+++ Dataset extract +++

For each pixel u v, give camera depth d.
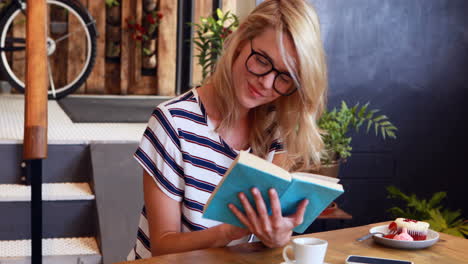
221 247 1.44
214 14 4.06
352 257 1.39
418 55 3.57
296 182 1.24
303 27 1.42
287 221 1.31
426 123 3.63
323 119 3.06
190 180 1.53
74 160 3.06
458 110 3.66
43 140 2.06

+++

> _How to complete this task_
Give back the data exactly. Skip any images.

> _Written answer_
For each pixel u v, give camera depth d.
221 247 1.44
214 14 4.06
352 257 1.39
418 55 3.57
296 182 1.24
303 27 1.42
287 221 1.31
426 123 3.63
323 119 3.06
190 180 1.53
74 160 3.06
458 110 3.66
43 140 2.06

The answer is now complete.